= Source data =

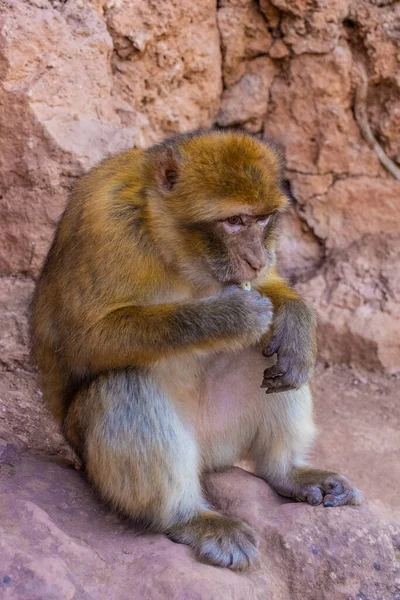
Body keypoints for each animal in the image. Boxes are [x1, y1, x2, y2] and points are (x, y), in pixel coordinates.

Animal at [30, 129, 362, 568]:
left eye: (262, 219)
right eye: (234, 221)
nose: (255, 258)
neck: (166, 238)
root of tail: (207, 459)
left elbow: (271, 294)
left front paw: (295, 319)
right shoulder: (103, 222)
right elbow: (81, 342)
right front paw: (229, 316)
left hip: (225, 437)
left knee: (264, 356)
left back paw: (286, 470)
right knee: (123, 383)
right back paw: (188, 517)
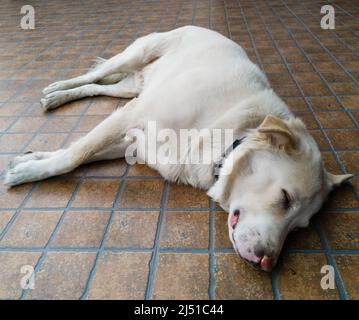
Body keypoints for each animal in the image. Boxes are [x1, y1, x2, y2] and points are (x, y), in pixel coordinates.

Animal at [4, 26, 352, 272]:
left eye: (299, 228)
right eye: (284, 198)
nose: (268, 263)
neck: (230, 132)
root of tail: (203, 28)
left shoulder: (134, 140)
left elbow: (78, 152)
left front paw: (33, 159)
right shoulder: (133, 116)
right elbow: (74, 155)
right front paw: (30, 171)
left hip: (129, 88)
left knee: (98, 86)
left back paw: (59, 97)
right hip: (135, 57)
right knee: (94, 74)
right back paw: (57, 89)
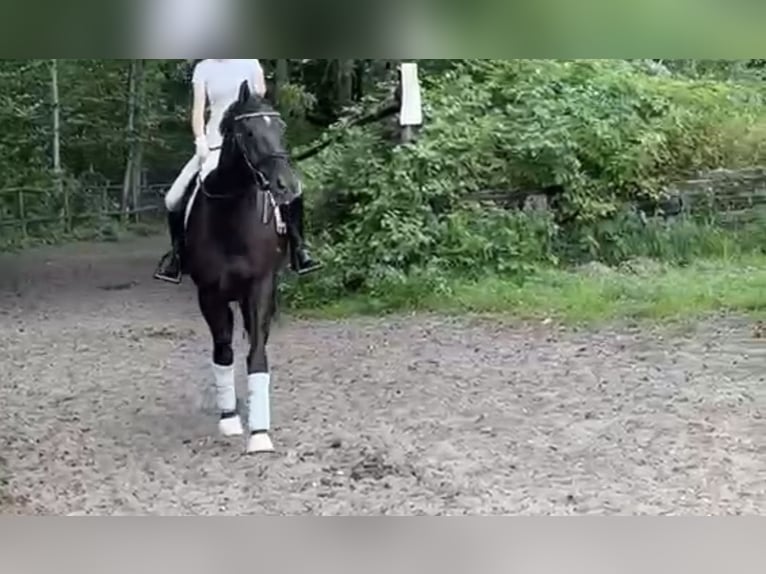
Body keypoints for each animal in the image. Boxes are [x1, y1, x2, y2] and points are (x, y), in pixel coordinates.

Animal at [180, 81, 298, 454]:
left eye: (281, 128)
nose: (287, 187)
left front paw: (259, 433)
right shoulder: (209, 294)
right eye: (248, 132)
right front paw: (229, 418)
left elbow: (257, 352)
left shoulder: (260, 287)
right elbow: (223, 351)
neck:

= About this task =
The answer is those lines of the material above that run from the one containing "left back paw: (286, 470)" up to and including the one containing "left knee: (98, 86)", restated exactly and without images.

= Answer to the exercise =
left back paw: (286, 470)
right knee: (123, 383)
right back paw: (188, 517)
Body keypoints for each animal in the image. Boxes are [x1, y1, x2, y2] and points are (x, y), in pixel coordinates.

Animal at [4, 26, 352, 272]:
left eye: (299, 228)
right eye: (284, 198)
nose: (268, 263)
neck: (230, 132)
root of tail: (203, 28)
left shoulder: (134, 140)
left elbow: (78, 152)
left front paw: (33, 159)
right shoulder: (133, 116)
right elbow: (74, 155)
right front paw: (30, 171)
left hip: (129, 88)
left knee: (98, 86)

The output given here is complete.